Gene promoter - Luciferase reporter assay help - (Jul/10/2018 )

Hi there, I've never done a Luciferase reporter assay before and am also new to DNA cloning etc, which is why I'm very confused.

I have a plasmid with my gene promoter of interest linked to Luciferase reporter in the pGL3 basic vector, available from Addgene. I need to express it in HEK 293T cells, which are human cells. However, on looking into it further, it turns out that the only gene promoter available on Addgene is the mouse version. 

I wanted to see whether my stimulus will induce transcriptional activity in my promoter (demonstrated by luciferase activity). However, having seen this is the mouse version of my promoter gene, I am wondering whether this experiment will work in human cells?  

Could someone please shed some light on this? Any additional info on the assay protocol would also be useful. 

Thanks so much

Natalia

It probably depends on your promoter, specifically, as to how well it would work in another mammalian species. I suggest you look at the references for the plasmid- from the lab constructed it. Read any publications to look for clues on how species-specific it is. Did they use it in mouse cells or others? If that doesn’t help, see if you can contact any of the people who deposited it for their opinion. Another Source of information: contact Addgene itself. They have a PLASMIDS 101 educational resource and forum: https://blog.addgene.org/plasmids-101-the-promoter-region

You may find that it would be best to match the promoter species origin to the cellular origin.  If you must use the human cells, and if you can get the nucleotide sequence of the human promoter from GenBank, maybe you can design PCR primers and amplify the human promoter out of some genomic DNA derived from those cells. You could add convenient restriction sites in the primers and clone it into the position now occupied by the mouse promoter in the plasmid. You’d have to sequence the new fragment to confirm its sequence.
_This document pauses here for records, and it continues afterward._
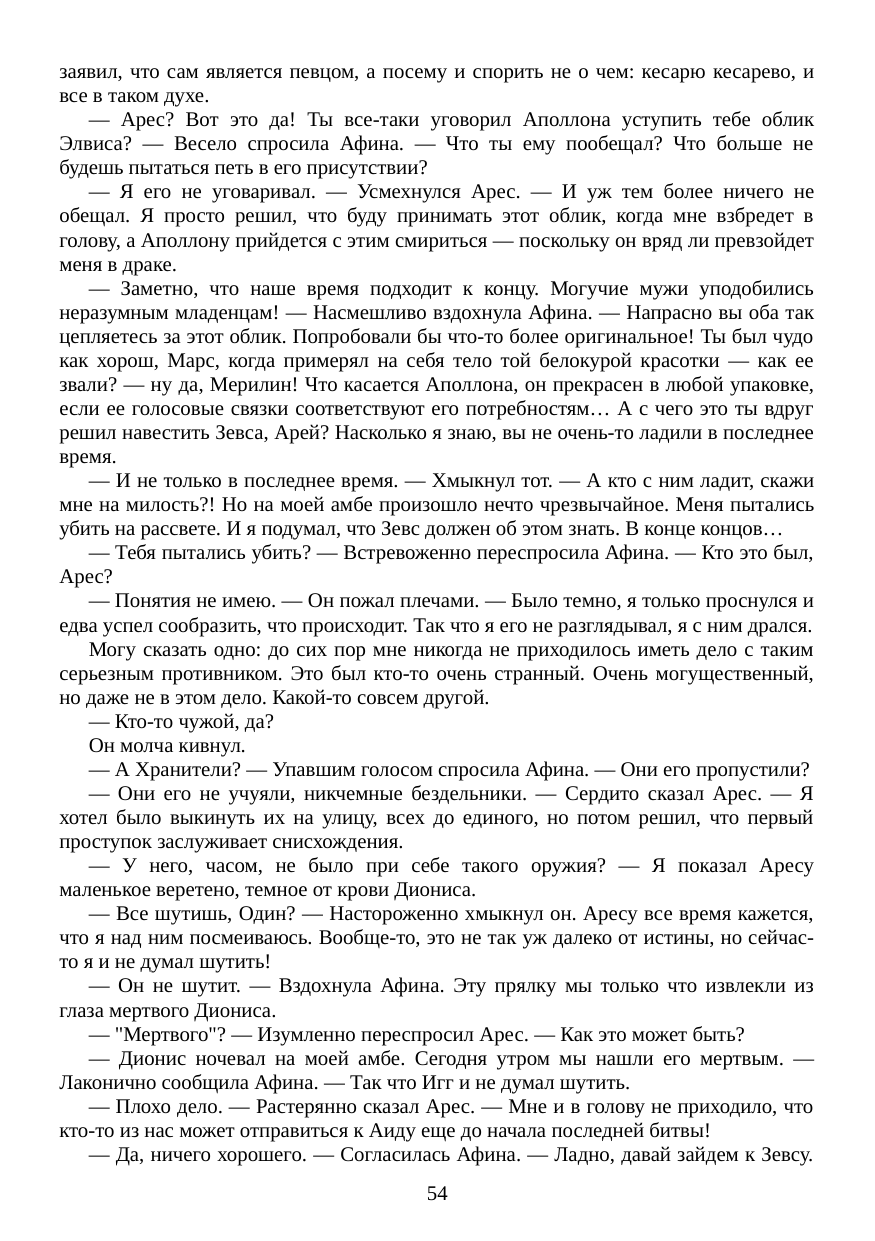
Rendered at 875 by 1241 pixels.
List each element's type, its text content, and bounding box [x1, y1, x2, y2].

text — Кто-то чужой, да? [59, 709, 815, 733]
text — Тебя пытались убить? — Встревоженно переспросила Афина. — Кто это был, Арес? [59, 540, 815, 588]
text — Все шутишь, Один? — Настороженно хмыкнул он. Аресу все время кажется, что я над ним посмеиваюсь. Вообще-то, это не так уж далеко от истины, но сейчас-то я и не думал шутить! [59, 901, 815, 973]
text — Он не шутит. — Вздохнула Афина. Эту прялку мы только что извлекли из глаза мертвого Диониса. [59, 973, 815, 1022]
text — Плохо дело. — Растерянно сказал Арес. — Мне и в голову не приходило, что кто-то из нас может отправиться к Аиду еще до начала последней битвы! [59, 1094, 815, 1142]
text заявил, что сам является певцом, а посему и спорить не о чем: кесарю кесарево, и все в таком духе. [59, 59, 815, 107]
text — Понятия не имею. — Он пожал плечами. — Было темно, я только проснулся и едва успел сообразить, что происходит. Так что я его не разглядывал, я с ним дрался. [59, 588, 815, 637]
text — А Хранители? — Упавшим голосом спросила Афина. — Они его пропустили? [59, 757, 815, 781]
text — И не только в последнее время. — Хмыкнул тот. — А кто с ним ладит, скажи мне на милость?! Но на моей амбе произошло нечто чрезвычайное. Меня пытались убить на рассвете. И я подумал, что Зевс должен об этом знать. В конце концов… [59, 468, 815, 540]
text — Дионис ночевал на моей амбе. Сегодня утром мы нашли его мертвым. — Лаконично сообщила Афина. — Так что Игг и не думал шутить. [59, 1046, 815, 1094]
text — Заметно, что наше время подходит к концу. Могучие мужи уподобились неразумным младенцам! — Насмешливо вздохнула Афина. — Напрасно вы оба так цепляетесь за этот облик. Попробовали бы что-то более оригинальное! Ты был чудо как хорош, Марс, когда примерял на себя тело той белокурой красотки — как ее звали? — ну да, Мерилин! Что касается Аполлона, он прекрасен в любой упаковке, если ее голосовые связки соответствуют его потребностям… А с чего это ты вдруг решил навестить Зевса, Арей? Насколько я знаю, вы не очень-то ладили в последнее время. [59, 276, 815, 468]
text — Я его не уговаривал. — Усмехнулся Арес. — И уж тем более ничего не обещал. Я просто решил, что буду принимать этот облик, когда мне взбредет в голову, а Аполлону прийдется с этим смириться — поскольку он вряд ли превзойдет меня в драке. [59, 179, 815, 276]
text — Да, ничего хорошего. — Согласилась Афина. — Ладно, давай зайдем к Зевсу. [59, 1142, 815, 1166]
text — Они его не учуяли, никчемные бездельники. — Сердито сказал Арес. — Я хотел было выкинуть их на улицу, всех до единого, но потом решил, что первый проступок заслуживает снисхождения. [59, 781, 815, 853]
text — У него, часом, не было при себе такого оружия? — Я показал Аресу маленькое веретено, темное от крови Диониса. [59, 853, 815, 901]
text Могу сказать одно: до сих пор мне никогда не приходилось иметь дело с таким серьезным противником. Это был кто-то очень странный. Очень могущественный, но даже не в этом дело. Какой-то совсем другой. [59, 637, 815, 709]
text Он молча кивнул. [59, 733, 815, 757]
text — Арес? Вот это да! Ты все-таки уговорил Аполлона уступить тебе облик Элвиса? — Весело спросила Афина. — Что ты ему пообещал? Что больше не будешь пытаться петь в его присутствии? [59, 107, 815, 179]
text — "Мертвого"? — Изумленно переспросил Арес. — Как это может быть? [59, 1022, 815, 1046]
Thanks for your suggestions Old Cloner. Problem is I've never done any cloning before and have very limited time to get the results for this experiment. Do you have experience in carrying out luciferase assays? 

Not really- I have built a lot of expression and reporter constructs for the use of others (that was my job) but the downstream stuff in eukaryotic cell culture was in the client's hands.  Hopefully someone with that experience will jump in here!